14th April 2023
14th April 2023
RaNT Invited: Prof. Neil Telling
JOIN US for the 2nd talk in the RaNT Invited series, inspired by Prof. Nick Stone’s £5.7 million Raman Nanotheranostics (RaNT) research programme.
This time, we’ll be joined by Prof. Neil Telling from Keele University talking about:
“A magneto-optical approach to investigate magnetisation dynamics of intracellular nanoparticles under hyperthermia conditions”.
This will be a HYBRID talk with Prof. Telling speaking during his visit to Exeter on 14th April 2023.
The talk will start at 14.00 GMT and will last 45 mins + 15 mins Q&A.
Anyone unable to make the talk in-person will be able to join us virtually (sign up for the Zoom link below), and everyone will be able to ask questions at the end of the talk.
Prof. Telling will be available to continue discussions in the Physics Department SCR (7th Floor, Physics Building) after the talk. Please bring your own refreshments.
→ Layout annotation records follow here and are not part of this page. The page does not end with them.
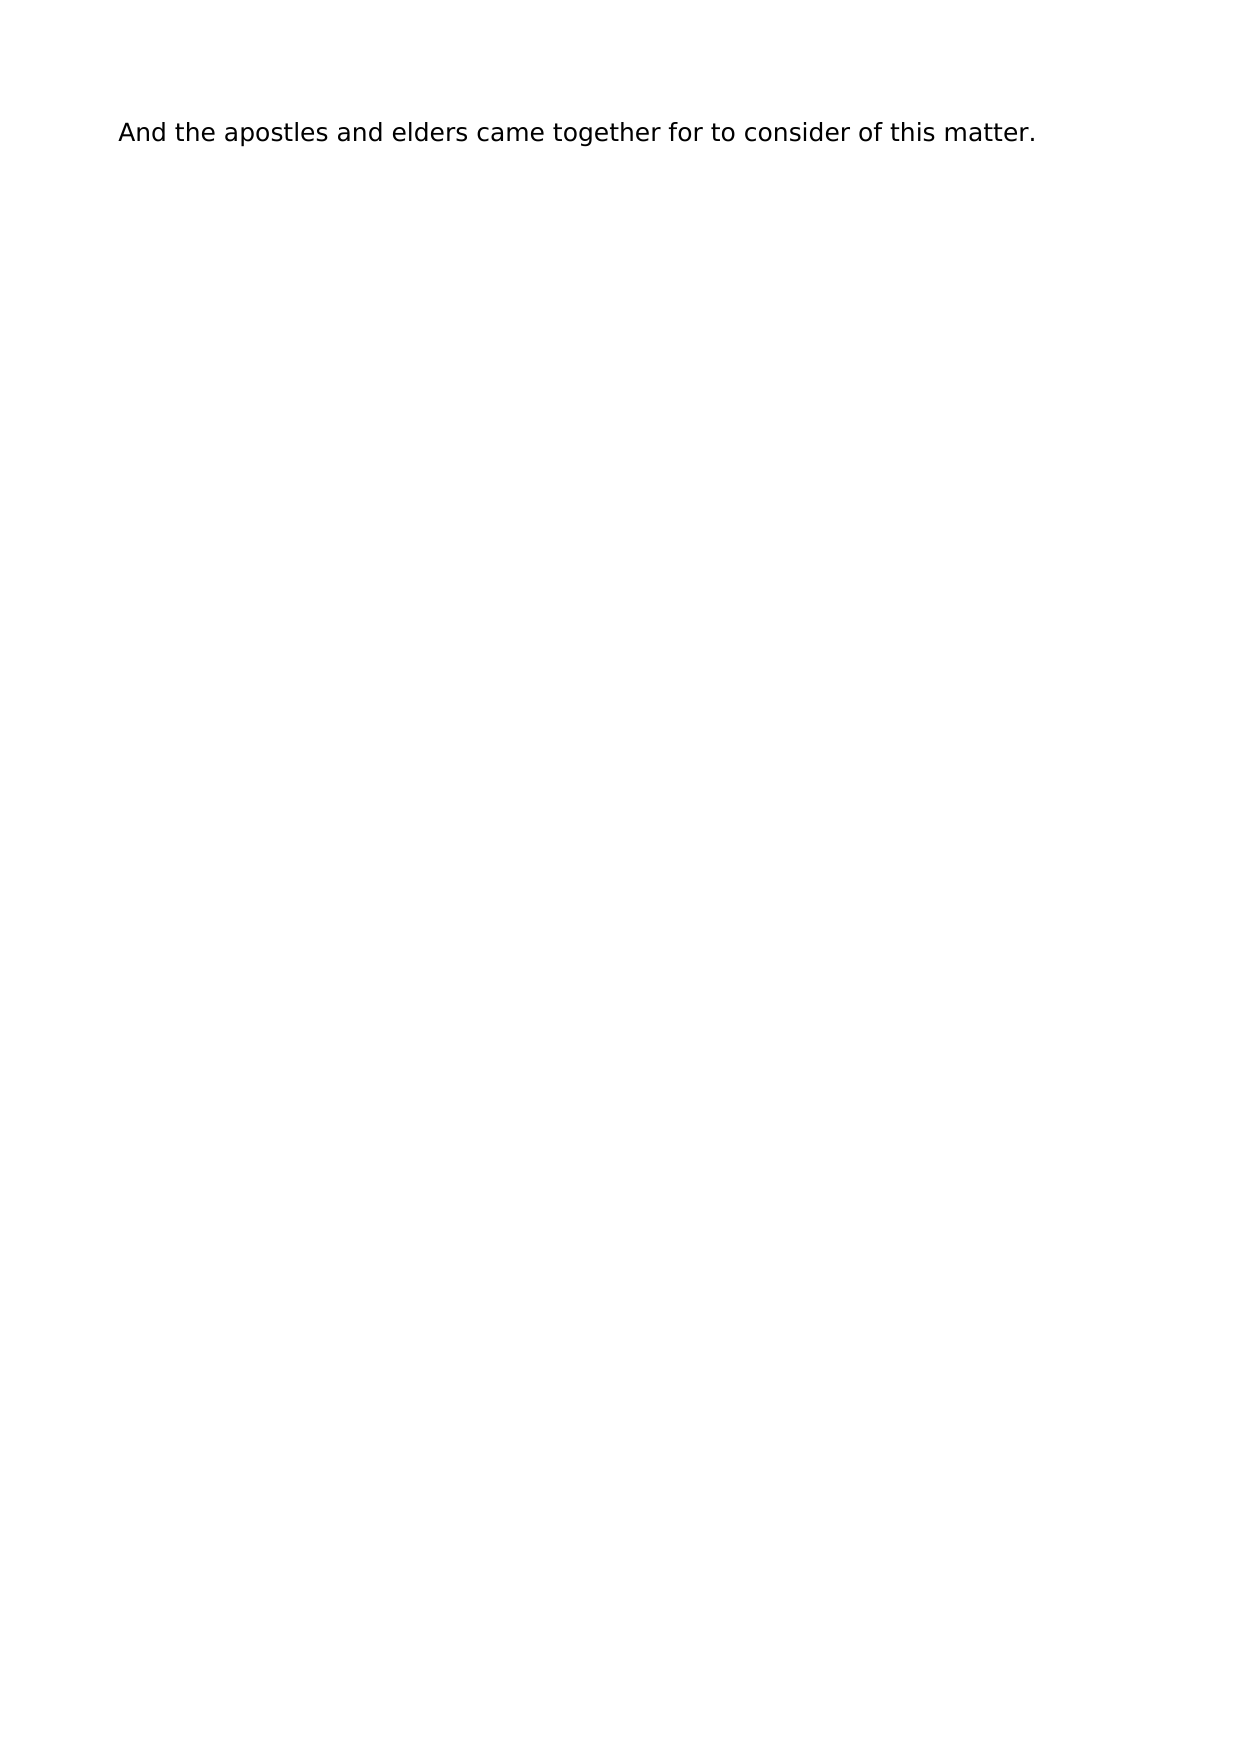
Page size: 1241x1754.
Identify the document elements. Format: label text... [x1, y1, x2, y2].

text And the apostles and elders came together for to consider of this matter. [118, 118, 1122, 147]
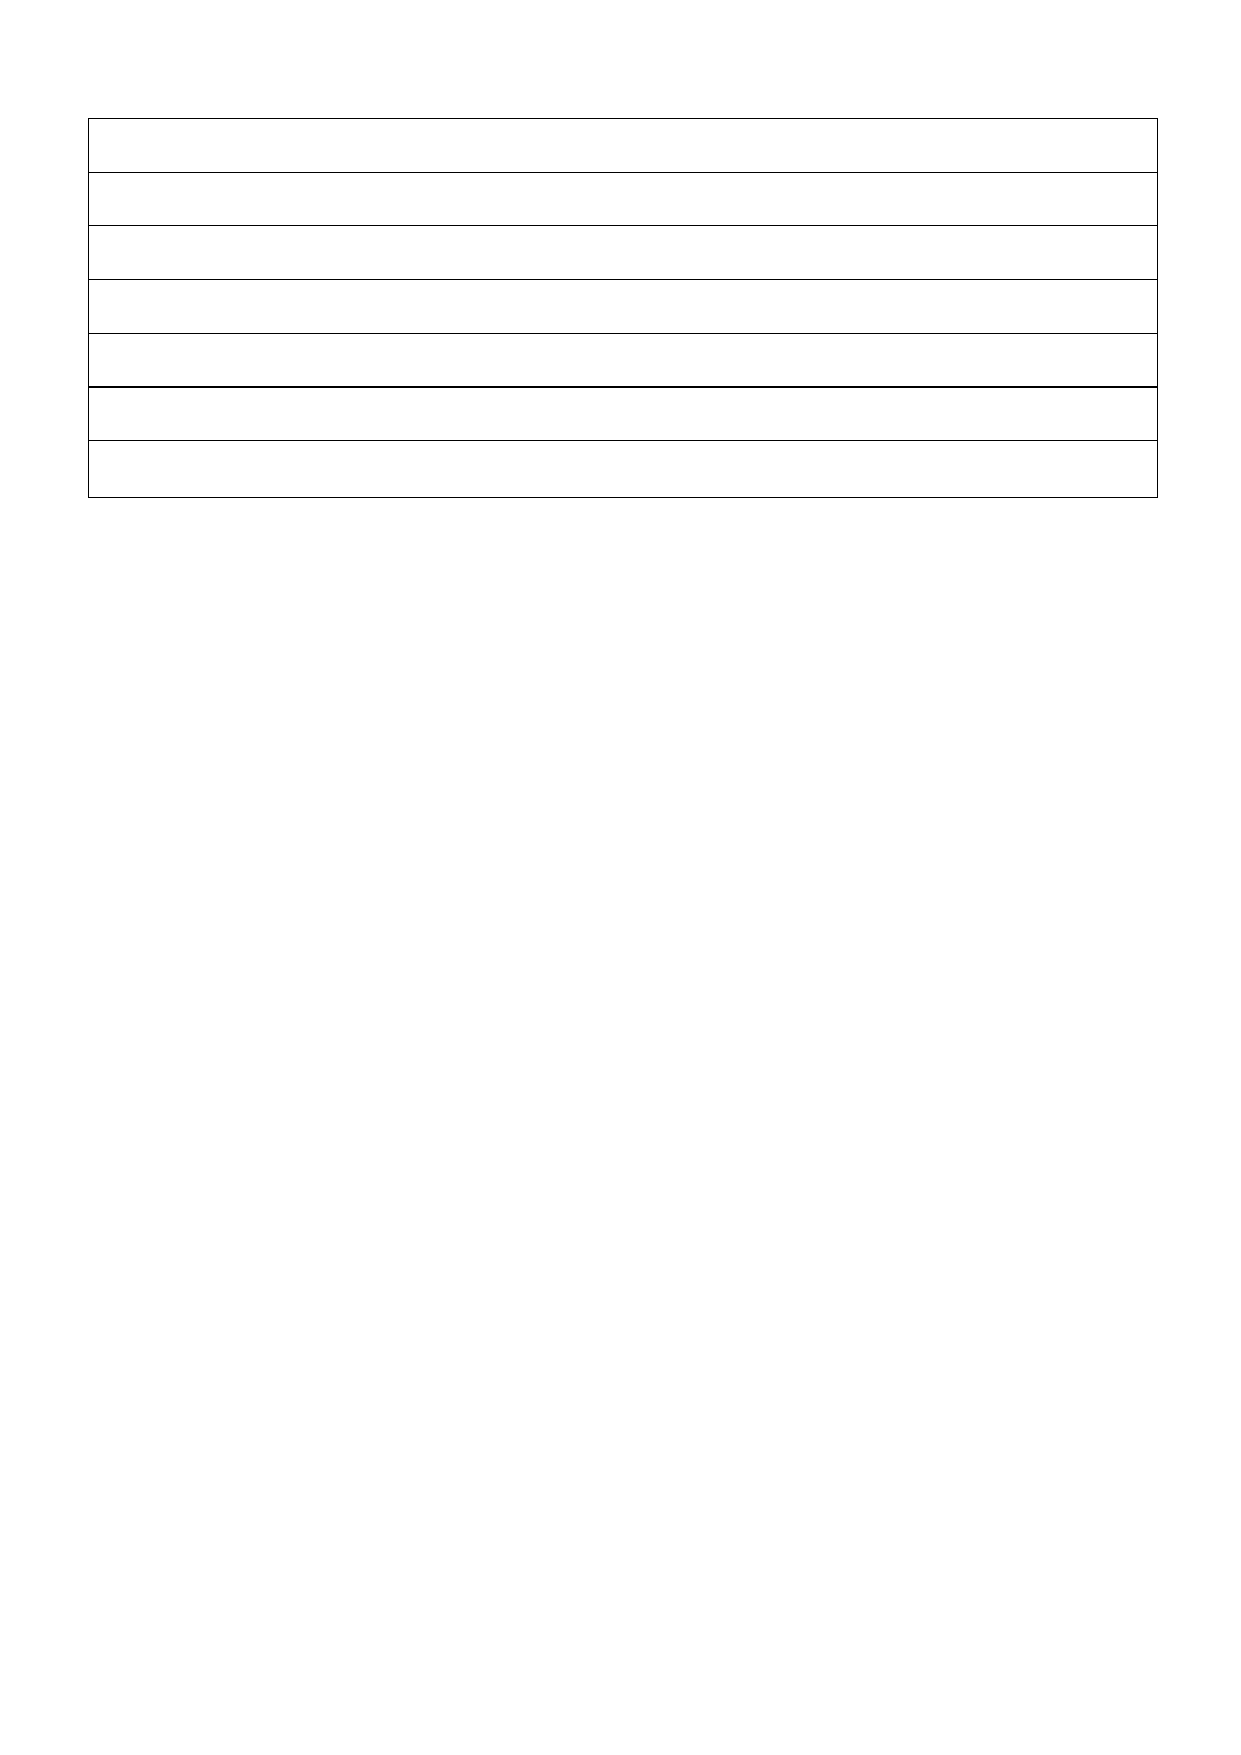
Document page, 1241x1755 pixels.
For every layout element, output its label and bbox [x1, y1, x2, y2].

table_cell [89, 388, 1157, 440]
table_cell [89, 441, 1157, 497]
table_cell [89, 226, 1157, 279]
table_cell [89, 334, 1157, 386]
table_cell [89, 173, 1157, 225]
table_cell [89, 280, 1157, 333]
table_cell [89, 119, 1157, 172]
A magneto-optical approach to investigate magnetisation dynamics of intracellular nanoparticles under hyperthermia conditions
Nanoparticle-mediated magnetic hyperthermia treatment is a promising cancer therapy that enables selective heating of cancerous tissues to slow or stop tumour growth, whilst also increasing tumour sensitivity to chemotherapy and radiotherapy. The importance of magnetic hyperthermia has fuelled interest in the development of biocompatible magnetic nanomaterials. However, previous experiments have suggested that the association of nanoparticles with cells modifies their magnetic response, thus dramatically altering heating efficiency. To explain this behaviour and inform on new design configurations for intracellular hyperthermia, the development of new characterisation tools capable of assessing nanoparticles under relevant biological conditions is required.
In this talk I will present a novel in-house developed magneto-optical microscope based on the Faraday effect, that enables the study of magnetisation dynamics of nanoparticles in cellular environments under hyperthermia conditions, in combination with fluorescence measurements. The system is capable of mapping localised AC magnetic susceptibility, magnetometry and fluorescence (amplitude and lifetime), under magnetic fields generated at frequencies up to 1 MHz for AC susceptibility (500 kHz for AC magnetometry), and amplitudes of up to 50 mT (dependent on frequency). The intracellular magnetic properties can be probed in situ with <1 μm resolution, and the system can also be used to probe nanoparticles in liquid suspensions. I will present direct observations revealing the influence of cellular environment on the AC magnetic properties of nanoparticles in both fixed and living cancer cells. Sub-micron measurements of magnetization dynamics are discussed, as well as the first demonstration of AC susceptibility microscopy. Crucially, these experiments reveal huge variability as a function of nanoparticle cellular location and AC field frequency, demonstrating the importance of this new optical approach for understanding the magnetic behaviour of intracellular nanoparticles for hyperthermia.
Neil TELLING, PhD
Professor of Biomedical NanoPhysics & Research Director
School of Pharmacy and Bioengineering, Guy Hilton Research Centre, Thornburrow Drive, Stoke-on-Trent ST4 7QB, United Kingdom
Neil Telling is a Professor in Biomedical NanoPhysics at the University of Keele.
He started his research career studying the physical and magnetic properties of thin films and multilayers for advanced data storage devices. Subsequently the focus of his research has evolved and now centres around the investigation and application of nanoscience in biomedical areas. This includes developing a better understanding and control of the properties of magnetic nanoparticles in fluid suspension, as well as investigating how these properties change following the interaction of the nanoparticles with biological environments (for example after their association with cells).
Working with multidisciplinary groups that include chemists, biologists, and clinicians, his research targets the development of new methods and materials for nanotechnology-based biomedical treatments.
Current projects include magnetic nanoparticle hyperthermia for cancer therapy, and magneto-mechanical based methods for applications in regenerative medicine.